REQUEST
Carry on the piece about the search for a Theory of Everything, starting right after its last line.

QUOTED TEXT
********************
More data as I gather it.
![]()
The search for a Theory of Everything, which is kind of the unofficial M.O. of the scientific establishment, has always been closely guarded. The elements of profound uncertainty involved with such a quest have always primly clipped, safe from the grubby hands of untrained speculation. Relatively sane, brilliant physicists who err too far in the direction of the fabulous are practically shunned, or at least relegated to different class; those who posit that any variant of string theory might bridge the gap are nominally demoted from "physicists" to "string theorists," a nomenclature that smacks of thinly-veiled condescension.
In recent years, however, the tides have changed, at least to the untrained eye of this untoward layperson.
In November, a non-affiliated renegade physicist with a penchant for year-round surfing and Burning Man baffled the scientific community with a surprisingly cogent theory of everything: a testable hypothesis, which, refreshingly, does not require either highly complex mathematics, or any more than one dimension of time and three of space. It's based on the E8, a complex, eight-dimensional mathematical pattern with 248 points, generally considered to be the most elegant and intricate shape known to mathematics. Quoth the surfer in question, Garrett Lisi, "I think our universe is this beautiful shape." A radically simple Theory Of Everything that could shelve once and for all the quivering postulations of String theorists? Strike one.

This guy?
********************
ROWS
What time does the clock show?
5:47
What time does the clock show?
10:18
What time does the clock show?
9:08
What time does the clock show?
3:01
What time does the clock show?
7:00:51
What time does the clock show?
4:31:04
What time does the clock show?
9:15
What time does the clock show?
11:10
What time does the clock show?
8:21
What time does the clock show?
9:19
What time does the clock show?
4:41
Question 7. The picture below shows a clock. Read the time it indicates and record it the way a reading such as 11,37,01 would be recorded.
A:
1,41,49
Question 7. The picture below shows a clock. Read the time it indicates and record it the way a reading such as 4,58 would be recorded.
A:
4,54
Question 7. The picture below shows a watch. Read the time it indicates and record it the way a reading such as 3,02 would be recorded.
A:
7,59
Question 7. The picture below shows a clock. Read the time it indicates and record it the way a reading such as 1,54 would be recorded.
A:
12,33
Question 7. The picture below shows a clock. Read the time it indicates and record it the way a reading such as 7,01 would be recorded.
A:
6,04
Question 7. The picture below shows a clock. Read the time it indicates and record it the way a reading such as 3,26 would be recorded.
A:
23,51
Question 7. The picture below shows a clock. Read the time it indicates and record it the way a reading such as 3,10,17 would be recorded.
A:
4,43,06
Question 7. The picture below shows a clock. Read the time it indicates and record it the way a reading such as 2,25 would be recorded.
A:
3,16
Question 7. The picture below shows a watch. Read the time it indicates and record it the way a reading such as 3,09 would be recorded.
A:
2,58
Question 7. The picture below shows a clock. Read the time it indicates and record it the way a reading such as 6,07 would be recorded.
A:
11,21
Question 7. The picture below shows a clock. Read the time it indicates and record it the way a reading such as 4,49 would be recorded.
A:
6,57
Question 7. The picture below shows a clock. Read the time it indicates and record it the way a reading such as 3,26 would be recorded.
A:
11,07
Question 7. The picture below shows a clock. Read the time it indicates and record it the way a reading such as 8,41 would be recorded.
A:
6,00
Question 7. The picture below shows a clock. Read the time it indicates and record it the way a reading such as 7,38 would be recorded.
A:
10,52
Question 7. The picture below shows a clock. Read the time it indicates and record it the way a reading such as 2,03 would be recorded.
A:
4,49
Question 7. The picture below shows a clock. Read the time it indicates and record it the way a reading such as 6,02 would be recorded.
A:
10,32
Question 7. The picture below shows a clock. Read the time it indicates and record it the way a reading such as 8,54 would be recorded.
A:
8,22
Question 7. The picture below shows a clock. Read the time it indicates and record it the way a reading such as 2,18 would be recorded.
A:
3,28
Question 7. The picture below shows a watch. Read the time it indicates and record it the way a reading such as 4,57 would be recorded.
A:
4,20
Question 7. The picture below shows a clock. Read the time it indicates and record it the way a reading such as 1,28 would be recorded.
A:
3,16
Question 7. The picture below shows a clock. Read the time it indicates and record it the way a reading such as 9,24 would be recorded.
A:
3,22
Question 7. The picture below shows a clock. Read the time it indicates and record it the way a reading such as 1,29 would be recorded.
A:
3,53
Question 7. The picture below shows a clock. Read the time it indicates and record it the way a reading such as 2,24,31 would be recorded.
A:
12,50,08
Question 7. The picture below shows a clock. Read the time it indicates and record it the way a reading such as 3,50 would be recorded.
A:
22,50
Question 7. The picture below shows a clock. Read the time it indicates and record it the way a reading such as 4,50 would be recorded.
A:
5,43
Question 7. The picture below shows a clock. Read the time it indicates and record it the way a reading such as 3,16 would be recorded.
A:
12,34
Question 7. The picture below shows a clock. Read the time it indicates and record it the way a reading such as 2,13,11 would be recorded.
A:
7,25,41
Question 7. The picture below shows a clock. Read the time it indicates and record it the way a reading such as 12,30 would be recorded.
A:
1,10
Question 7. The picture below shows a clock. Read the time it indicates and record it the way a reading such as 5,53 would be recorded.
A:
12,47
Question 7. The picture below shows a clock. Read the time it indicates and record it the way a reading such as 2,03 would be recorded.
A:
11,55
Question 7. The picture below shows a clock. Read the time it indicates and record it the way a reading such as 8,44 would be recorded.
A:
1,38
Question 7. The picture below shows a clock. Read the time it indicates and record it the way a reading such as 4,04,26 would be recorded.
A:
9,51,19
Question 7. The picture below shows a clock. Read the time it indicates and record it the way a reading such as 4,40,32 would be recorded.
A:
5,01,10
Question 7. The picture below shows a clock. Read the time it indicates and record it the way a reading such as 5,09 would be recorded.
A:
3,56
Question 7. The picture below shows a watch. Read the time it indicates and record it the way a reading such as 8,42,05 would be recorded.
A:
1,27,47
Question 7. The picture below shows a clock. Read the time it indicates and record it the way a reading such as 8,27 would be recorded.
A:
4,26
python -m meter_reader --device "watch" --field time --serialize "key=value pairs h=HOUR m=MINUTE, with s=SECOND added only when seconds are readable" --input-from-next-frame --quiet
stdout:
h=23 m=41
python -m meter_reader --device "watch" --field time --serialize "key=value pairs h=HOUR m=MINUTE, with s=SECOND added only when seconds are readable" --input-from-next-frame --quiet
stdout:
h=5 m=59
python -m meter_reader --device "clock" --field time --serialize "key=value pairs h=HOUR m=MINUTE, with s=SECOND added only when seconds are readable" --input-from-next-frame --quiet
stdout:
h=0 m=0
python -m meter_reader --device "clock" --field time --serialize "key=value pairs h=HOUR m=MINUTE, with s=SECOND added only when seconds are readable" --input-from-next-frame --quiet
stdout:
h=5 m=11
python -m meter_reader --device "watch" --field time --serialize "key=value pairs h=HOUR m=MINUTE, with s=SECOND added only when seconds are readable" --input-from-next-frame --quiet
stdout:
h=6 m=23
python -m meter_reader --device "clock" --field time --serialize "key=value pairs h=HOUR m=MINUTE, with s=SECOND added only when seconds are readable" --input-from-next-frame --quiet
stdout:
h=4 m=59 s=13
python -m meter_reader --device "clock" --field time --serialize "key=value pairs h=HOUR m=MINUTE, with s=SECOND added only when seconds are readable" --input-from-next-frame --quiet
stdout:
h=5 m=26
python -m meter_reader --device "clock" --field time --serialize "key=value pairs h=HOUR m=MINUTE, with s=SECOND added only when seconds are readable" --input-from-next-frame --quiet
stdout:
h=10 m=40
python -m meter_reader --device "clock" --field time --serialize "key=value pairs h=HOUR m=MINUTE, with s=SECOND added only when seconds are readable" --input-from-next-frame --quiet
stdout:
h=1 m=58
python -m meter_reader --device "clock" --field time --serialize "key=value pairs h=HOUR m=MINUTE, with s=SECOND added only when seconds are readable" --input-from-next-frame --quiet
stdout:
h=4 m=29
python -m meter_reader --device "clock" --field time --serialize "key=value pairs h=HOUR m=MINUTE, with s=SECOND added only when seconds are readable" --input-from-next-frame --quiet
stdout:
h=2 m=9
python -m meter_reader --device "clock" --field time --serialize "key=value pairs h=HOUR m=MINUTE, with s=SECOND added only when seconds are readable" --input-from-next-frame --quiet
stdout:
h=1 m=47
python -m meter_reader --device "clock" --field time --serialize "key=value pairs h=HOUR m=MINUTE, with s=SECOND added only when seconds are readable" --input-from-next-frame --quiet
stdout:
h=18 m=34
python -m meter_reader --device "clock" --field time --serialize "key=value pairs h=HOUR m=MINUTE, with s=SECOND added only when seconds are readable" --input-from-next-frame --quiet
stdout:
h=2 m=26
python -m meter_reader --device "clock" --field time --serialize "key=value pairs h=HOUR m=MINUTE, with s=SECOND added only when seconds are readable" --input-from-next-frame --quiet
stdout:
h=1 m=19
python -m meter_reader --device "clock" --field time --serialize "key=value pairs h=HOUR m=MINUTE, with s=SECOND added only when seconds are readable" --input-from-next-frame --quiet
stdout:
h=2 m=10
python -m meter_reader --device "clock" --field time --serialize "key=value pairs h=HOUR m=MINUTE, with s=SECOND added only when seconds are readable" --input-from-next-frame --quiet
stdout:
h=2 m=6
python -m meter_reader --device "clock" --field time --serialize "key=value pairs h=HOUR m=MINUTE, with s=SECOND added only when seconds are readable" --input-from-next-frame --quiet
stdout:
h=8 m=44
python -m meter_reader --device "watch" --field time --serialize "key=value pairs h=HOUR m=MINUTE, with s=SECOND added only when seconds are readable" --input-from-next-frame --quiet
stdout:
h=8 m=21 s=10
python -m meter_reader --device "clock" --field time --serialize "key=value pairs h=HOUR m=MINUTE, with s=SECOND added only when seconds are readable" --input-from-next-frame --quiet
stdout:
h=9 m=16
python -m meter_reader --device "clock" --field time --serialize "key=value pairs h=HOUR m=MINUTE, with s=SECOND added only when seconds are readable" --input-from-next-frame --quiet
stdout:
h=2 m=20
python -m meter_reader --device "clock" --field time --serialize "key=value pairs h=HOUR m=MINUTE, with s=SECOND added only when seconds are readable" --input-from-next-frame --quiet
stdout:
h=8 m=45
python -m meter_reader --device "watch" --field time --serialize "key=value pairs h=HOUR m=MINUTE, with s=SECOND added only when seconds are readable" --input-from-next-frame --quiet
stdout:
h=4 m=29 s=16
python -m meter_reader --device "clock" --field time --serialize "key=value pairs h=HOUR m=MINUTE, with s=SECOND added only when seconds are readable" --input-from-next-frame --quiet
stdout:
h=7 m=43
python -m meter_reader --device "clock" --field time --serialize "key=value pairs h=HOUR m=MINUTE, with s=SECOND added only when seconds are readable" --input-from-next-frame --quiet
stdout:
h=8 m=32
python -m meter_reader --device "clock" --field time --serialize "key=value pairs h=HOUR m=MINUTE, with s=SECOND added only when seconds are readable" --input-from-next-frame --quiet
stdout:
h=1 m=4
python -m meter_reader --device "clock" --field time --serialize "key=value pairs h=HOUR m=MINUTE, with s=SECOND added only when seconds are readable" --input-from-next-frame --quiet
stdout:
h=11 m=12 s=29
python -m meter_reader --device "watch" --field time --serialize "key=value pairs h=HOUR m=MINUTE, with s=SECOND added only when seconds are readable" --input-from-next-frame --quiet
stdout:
********************
ANSWER TO THE TASK
Furthermore, this month, one of the most prestigious astronomical publications in the world, The Astrophysical Journal, will publish the research of Gerrit Verschuur, who claims that the Cosmic Background Explorer satellite images -- which, since 1992, have served as unfuckwithable empirical evidence of the Big Bang -- depict nearby hydrogen gas clouds in our own galaxy, rather than the structures of the early Universe they are thought to be. A massive paradigm shift that brings us back to square one as far as the origin of the Universe is concerned? Strike two.
There's plenty of contenders vying for strike three. A recent, and much-misunderstood, paper by Laurence Krauss (author, incidentally, of The Physics of Star Trek) of Case Western Reserve University argued that since the Universe originated from a quantum state -- and hence is part of a highly illogical quantum system -- then it's possible that a "probability wave" of reality could be conked out by something as innocuous as an observation. Remember Schroedinger's unfortunate cat? In any case, Krauss' paper ever-so-lightly suggested that a 1998 observation of a supernova, through which scientists deduced the existence of dark matter, could have collapsed a web of probabilities stretching all the way back to the Big Bang, potentially shortening the lifespan of our very universe.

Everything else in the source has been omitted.